■ TO DO ■
Pull out every line in the items below, from the one containing "list If the" down to the one containing "list Remember this", and copy each one word for word, including both of those lines.

[Page element annotations]

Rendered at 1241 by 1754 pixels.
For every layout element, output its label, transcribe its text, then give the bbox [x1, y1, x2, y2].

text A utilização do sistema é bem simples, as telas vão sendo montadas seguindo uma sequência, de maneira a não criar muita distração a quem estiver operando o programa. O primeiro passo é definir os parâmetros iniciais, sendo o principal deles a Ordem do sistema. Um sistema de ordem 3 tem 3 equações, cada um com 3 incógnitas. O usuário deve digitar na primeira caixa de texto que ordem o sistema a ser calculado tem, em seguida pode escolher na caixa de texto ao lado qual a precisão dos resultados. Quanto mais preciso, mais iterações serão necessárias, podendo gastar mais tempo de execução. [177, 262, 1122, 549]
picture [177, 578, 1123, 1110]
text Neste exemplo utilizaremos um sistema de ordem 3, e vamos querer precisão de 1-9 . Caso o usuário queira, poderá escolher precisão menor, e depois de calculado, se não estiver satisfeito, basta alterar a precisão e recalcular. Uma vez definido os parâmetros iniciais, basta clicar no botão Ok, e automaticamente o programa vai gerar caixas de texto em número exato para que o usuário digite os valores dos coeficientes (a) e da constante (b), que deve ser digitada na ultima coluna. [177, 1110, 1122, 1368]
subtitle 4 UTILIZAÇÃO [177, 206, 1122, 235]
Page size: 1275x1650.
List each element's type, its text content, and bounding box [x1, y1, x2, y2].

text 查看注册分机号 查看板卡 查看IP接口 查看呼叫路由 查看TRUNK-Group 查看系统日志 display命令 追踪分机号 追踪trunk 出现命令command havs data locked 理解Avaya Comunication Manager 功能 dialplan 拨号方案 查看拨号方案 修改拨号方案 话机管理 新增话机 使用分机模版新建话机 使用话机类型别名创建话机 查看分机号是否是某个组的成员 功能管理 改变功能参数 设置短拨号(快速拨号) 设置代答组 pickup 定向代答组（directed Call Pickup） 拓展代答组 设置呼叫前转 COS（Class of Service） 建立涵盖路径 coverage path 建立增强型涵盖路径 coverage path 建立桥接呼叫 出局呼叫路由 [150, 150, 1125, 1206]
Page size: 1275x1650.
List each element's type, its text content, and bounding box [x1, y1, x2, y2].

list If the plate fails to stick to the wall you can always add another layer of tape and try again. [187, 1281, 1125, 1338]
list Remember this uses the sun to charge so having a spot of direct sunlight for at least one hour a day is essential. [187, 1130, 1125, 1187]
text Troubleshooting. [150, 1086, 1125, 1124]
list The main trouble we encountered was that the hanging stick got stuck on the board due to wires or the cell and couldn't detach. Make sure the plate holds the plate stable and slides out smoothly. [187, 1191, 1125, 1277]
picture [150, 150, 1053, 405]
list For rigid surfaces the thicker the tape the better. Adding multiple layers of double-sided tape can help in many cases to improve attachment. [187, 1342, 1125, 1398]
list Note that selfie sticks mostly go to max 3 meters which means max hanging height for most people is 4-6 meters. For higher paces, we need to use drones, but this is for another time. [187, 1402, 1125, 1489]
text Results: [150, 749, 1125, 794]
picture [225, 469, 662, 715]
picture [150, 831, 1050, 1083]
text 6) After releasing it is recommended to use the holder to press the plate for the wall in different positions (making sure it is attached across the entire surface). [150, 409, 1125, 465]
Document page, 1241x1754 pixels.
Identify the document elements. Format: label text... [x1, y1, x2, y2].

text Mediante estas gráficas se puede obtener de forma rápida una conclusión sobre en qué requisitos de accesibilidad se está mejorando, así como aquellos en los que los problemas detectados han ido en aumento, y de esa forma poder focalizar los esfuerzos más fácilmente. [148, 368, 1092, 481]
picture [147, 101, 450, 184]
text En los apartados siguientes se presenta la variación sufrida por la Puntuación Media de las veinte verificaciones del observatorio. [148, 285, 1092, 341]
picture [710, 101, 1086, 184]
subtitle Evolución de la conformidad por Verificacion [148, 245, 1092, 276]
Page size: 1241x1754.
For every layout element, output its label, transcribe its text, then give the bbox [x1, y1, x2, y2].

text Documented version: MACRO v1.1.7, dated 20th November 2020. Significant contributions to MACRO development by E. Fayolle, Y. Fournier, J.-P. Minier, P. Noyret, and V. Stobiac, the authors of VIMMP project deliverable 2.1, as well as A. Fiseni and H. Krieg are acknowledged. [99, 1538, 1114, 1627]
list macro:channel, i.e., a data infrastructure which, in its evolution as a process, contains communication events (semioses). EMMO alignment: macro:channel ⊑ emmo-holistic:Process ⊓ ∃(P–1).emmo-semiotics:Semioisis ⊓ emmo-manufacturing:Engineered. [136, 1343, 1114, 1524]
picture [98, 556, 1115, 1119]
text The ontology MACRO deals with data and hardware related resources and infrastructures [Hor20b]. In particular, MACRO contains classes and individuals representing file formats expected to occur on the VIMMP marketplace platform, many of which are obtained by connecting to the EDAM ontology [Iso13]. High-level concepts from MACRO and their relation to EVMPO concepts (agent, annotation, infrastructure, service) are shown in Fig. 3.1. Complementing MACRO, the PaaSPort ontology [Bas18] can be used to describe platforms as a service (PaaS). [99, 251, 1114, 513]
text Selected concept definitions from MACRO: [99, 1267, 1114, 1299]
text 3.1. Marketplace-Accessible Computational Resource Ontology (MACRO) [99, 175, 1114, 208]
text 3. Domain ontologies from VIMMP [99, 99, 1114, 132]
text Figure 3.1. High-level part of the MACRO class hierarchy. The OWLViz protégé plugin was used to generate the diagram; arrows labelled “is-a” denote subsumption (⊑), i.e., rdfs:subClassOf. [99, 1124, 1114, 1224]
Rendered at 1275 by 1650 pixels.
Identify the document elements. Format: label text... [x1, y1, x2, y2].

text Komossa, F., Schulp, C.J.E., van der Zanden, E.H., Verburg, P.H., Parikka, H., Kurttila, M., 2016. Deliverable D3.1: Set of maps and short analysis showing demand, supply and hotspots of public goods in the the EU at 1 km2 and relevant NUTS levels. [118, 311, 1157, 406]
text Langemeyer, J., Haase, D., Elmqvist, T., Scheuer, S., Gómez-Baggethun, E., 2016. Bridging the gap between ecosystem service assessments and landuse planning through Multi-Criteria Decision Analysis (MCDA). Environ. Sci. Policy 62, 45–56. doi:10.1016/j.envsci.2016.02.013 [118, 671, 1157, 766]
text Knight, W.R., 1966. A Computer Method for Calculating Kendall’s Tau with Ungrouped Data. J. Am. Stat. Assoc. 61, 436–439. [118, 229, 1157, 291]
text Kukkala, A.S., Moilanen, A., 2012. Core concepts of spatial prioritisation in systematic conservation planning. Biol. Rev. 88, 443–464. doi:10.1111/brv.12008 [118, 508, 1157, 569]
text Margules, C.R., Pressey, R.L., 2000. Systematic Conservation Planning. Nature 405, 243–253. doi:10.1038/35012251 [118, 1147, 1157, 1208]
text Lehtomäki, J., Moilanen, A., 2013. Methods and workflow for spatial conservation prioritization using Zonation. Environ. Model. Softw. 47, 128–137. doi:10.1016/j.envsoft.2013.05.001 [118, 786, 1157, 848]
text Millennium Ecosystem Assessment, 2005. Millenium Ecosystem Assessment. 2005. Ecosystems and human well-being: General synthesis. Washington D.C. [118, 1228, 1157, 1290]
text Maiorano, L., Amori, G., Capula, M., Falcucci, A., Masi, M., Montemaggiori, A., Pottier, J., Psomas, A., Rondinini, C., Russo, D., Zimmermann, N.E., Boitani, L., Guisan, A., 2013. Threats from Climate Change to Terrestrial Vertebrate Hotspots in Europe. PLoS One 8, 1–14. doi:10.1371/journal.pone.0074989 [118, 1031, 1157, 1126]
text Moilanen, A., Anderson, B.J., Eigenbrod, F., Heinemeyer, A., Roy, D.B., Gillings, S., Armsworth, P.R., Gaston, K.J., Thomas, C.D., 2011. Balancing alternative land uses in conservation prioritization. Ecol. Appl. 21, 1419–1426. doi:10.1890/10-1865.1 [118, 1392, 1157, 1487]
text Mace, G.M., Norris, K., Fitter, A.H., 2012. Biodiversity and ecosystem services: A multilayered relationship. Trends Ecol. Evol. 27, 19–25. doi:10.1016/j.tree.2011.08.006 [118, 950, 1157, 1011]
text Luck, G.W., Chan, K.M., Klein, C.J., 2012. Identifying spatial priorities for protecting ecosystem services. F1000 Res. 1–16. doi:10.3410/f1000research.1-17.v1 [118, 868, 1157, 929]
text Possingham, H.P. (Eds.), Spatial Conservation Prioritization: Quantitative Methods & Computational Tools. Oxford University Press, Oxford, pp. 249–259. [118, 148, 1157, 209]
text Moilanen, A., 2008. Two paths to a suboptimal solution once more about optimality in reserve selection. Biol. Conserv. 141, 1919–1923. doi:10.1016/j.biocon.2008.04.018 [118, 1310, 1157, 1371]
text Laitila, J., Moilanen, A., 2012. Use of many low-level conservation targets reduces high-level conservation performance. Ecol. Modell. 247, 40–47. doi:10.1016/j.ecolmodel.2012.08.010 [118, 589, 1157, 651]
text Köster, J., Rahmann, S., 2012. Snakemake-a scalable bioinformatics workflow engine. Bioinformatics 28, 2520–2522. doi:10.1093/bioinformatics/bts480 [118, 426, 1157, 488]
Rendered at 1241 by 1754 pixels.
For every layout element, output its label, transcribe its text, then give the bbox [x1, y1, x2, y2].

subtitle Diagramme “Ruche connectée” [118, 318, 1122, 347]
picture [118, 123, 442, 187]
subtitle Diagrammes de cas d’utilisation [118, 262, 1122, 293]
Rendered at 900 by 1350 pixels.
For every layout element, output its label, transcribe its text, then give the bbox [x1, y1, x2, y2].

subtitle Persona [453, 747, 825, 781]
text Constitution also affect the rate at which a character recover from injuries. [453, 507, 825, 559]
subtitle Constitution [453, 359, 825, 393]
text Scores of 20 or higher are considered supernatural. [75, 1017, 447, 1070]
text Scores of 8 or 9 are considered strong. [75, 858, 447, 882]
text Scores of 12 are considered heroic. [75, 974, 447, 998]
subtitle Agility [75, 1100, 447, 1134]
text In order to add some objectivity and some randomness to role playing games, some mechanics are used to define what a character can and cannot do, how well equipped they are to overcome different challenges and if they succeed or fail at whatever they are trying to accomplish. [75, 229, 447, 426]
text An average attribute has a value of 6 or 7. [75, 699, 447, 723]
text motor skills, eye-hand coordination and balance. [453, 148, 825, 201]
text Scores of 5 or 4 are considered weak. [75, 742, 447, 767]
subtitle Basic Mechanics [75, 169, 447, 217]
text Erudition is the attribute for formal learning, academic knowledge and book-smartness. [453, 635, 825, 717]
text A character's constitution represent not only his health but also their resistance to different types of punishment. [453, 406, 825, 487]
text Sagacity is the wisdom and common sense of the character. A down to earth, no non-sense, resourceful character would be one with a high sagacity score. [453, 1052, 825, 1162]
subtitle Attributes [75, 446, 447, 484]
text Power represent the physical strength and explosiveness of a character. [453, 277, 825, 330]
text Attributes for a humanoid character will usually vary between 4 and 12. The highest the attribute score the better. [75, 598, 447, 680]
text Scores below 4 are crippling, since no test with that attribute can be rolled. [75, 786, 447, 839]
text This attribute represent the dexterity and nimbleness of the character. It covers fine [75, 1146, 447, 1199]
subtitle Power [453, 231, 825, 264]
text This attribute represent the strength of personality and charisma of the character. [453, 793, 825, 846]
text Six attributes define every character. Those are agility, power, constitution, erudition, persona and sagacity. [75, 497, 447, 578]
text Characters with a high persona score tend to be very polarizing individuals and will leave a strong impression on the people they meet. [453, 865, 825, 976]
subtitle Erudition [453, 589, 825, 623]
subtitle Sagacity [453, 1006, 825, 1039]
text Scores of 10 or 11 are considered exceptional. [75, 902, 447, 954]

■ SOLUTION FOR THIS TASK ■
list If the plate fails to stick to the wall you can always add another layer of tape and try again. [187, 1281, 1125, 1338]
list Remember this uses the sun to charge so having a spot of direct sunlight for at least one hour a day is essential. [187, 1130, 1125, 1187]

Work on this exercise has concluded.